Standard Life boss: Yes campaign has failed to make its case for Scottish independence
Standard Life chief says the company has to 'be responsible and act in the best interests of our customers'
Tuesday 05 August 2014
The boss of Edinburgh-based insurance giant Standard Life has warned that Scottish politicians have so far failed to make the case for a “Yes” vote in next month’s independence referendum.
Having already warned that he could move large parts of its operations out of the country because of concerns over currency, membership of the European Union, tax and regulation, David Nish said: “We do not believe that further clarity has been provided on any of these issues.
“If you look at what’s happened since February, there’s been a kind of stalemate, with the Scottish government setting out is position and Westminster rejecting it. Nothing has really progressed. We have to be responsible and make sure we’re acting in the best interests of our customers.”
Today’s news will be seen as a particular blow to “Yes” campaigners because Standard Life employs 5,000 people north of the border.
Nish’s comments come ahead of a TV debate tonight between Scotland’s First Minister Alex Salmond and former chancellor Alistair Darling, and echo fears raised by other London-listed companies including BAE Systems, Diageo and Royal Bank of Scotland.
Despite this, Nish rejected suggestions that the company was in talks to buy a large office development on Cheapside to serve as its new headquarters.

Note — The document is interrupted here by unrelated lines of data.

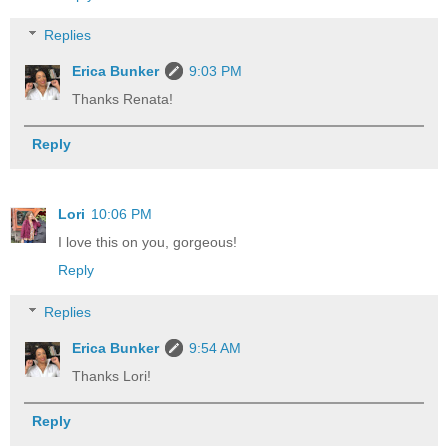
Replies
Erica Bunker
9:03 PM
Thanks Renata!
Reply
Lori
10:06 PM
I love this on you, gorgeous!
Reply
Replies
Erica Bunker
9:54 AM
Thanks Lori!
Reply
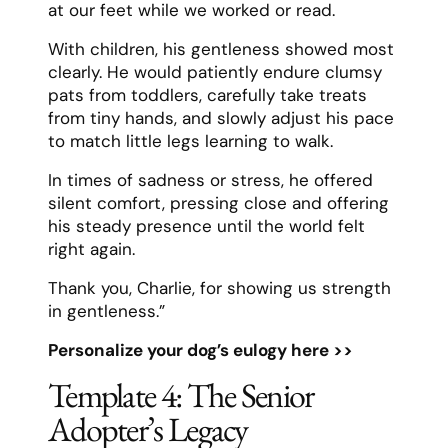
at our feet while we worked or read.
With children, his gentleness showed most
clearly. He would patiently endure clumsy
pats from toddlers, carefully take treats
from tiny hands, and slowly adjust his pace
to match little legs learning to walk.
In times of sadness or stress, he offered
silent comfort, pressing close and offering
his steady presence until the world felt
right again.
Thank you, Charlie, for showing us strength
in gentleness.”
Personalize your dog’s eulogy here >>
Template 4: The Senior
Adopter’s Legacy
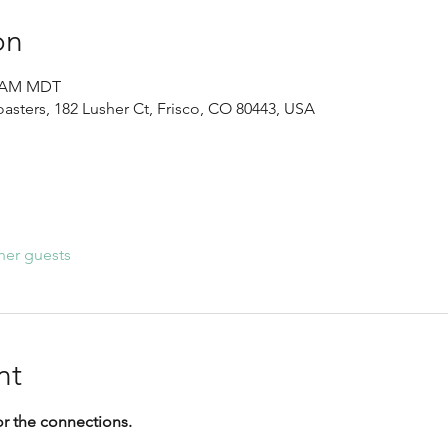
on
30 AM MDT
sters, 182 Lusher Ct, Frisco, CO 80443, USA
her guests
nt
or the connections.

“No, there are no plans for a mega new London office… we manage a large portfolio of properties, so it it something we are looking at as an investment opportunity,” he added.

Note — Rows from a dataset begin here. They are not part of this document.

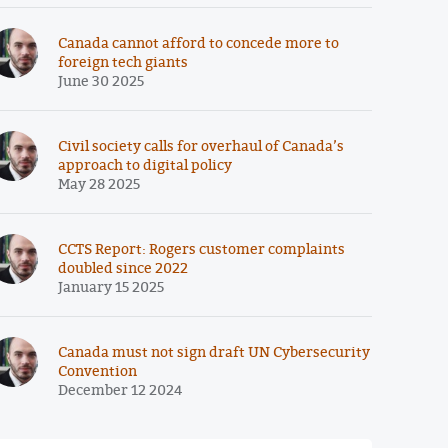
Canada cannot afford to concede more to
foreign tech giants
June 30 2025
Civil society calls for overhaul of Canada’s
approach to digital policy
May 28 2025
CCTS Report: Rogers customer complaints
doubled since 2022
January 15 2025
Canada must not sign draft UN Cybersecurity
Convention
December 12 2024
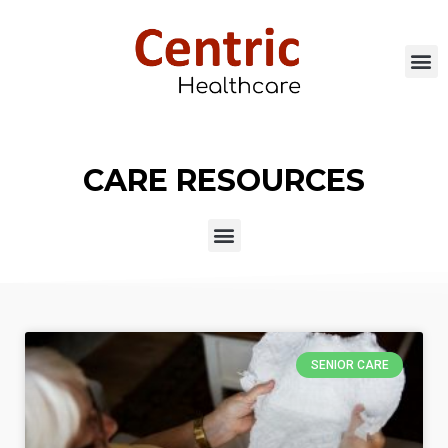
CARE RESOURCES
SENIOR CARE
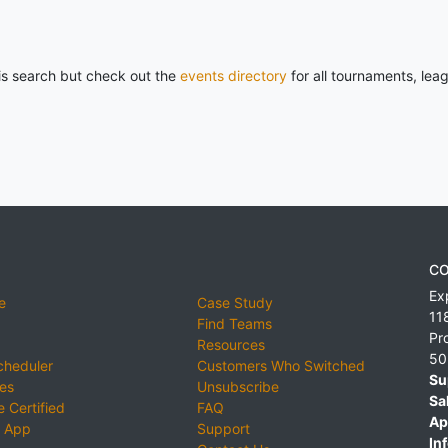
his search but check out the
events directory
for all tournaments, lea
CO
Ex
e
Case Study
11
Find Teams
Pr
Resources
50
cheduler
Customers Who Switched
Su
ies
Unsubscribe
Sa
 Certified
FAQ
Ap
 App
Support
Inf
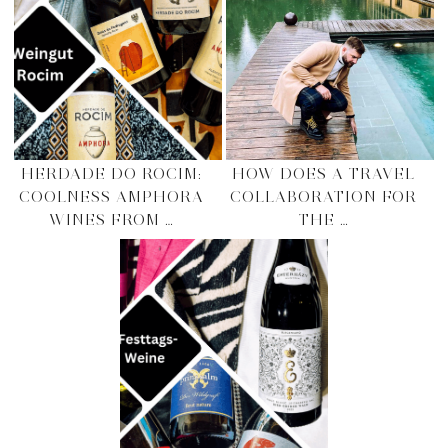
HERDADE DO ROCIM:
HOW DOES A TRAVEL
COOLNESS AMPHORA
COLLABORATION FOR
WINES FROM …
THE …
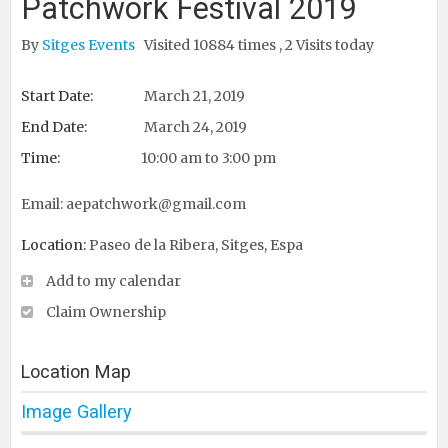
Patchwork Festival 2019
By
Sitges Events
Visited 10884 times , 2 Visits today
Start Date:
March 21, 2019
End Date:
March 24, 2019
Time:
10:00 am to 3:00 pm
Email:
aepatchwork@gmail.com
Location:
Paseo de la Ribera, Sitges, Espa
Add to my calendar
Claim Ownership
Location Map
Image Gallery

Standard Life, which has about six million customers worldwide, saw its operating profits before tax rise 12 per cent to £339 million during the first half of the year as more workers were automatically enrolled in company pension schemes run by the group.
Although annuity sales were down — following radical pension reforms in March’s Budget, which gave retired workers more freedom with their retirement savings — the company expects to add more than 300,000 new auto-enrolled customers to its books in 2014.
Elsewhere, Standard Life Investments attracted £4.6 billion of inflows, boosting its assets under management to £254.1 billion. The acquisition of Ignis Asset Management in July will boost this by a further £60 billion.
Further afield, the group said the strong pound had reduced profits from its Canadian business by £11 million. Nish also described India as “a cornerstone of the business” ahead of a key vote in the country, which could allow foreign life insurers to own up to 49 per cent of joint ventures, up from 26 per cent.
“It’s a country we want to be in,” he added. “If we can increase our stake [in its venture with India’s HDFC], then we would certainly be interested.”
Shares in Standard Life rose more than 2 per cent to 371.8p as the company raised its dividend 7.3 per cent to 5.6p. Barrie Cornes, analyst at Panmure Gordon, said: “The shares have traded sideways in 2014, reflecting investment markets, but the outlook remains positive and we think that Standard Life will be a net beneficiary of the changes to retirement products in the UK.”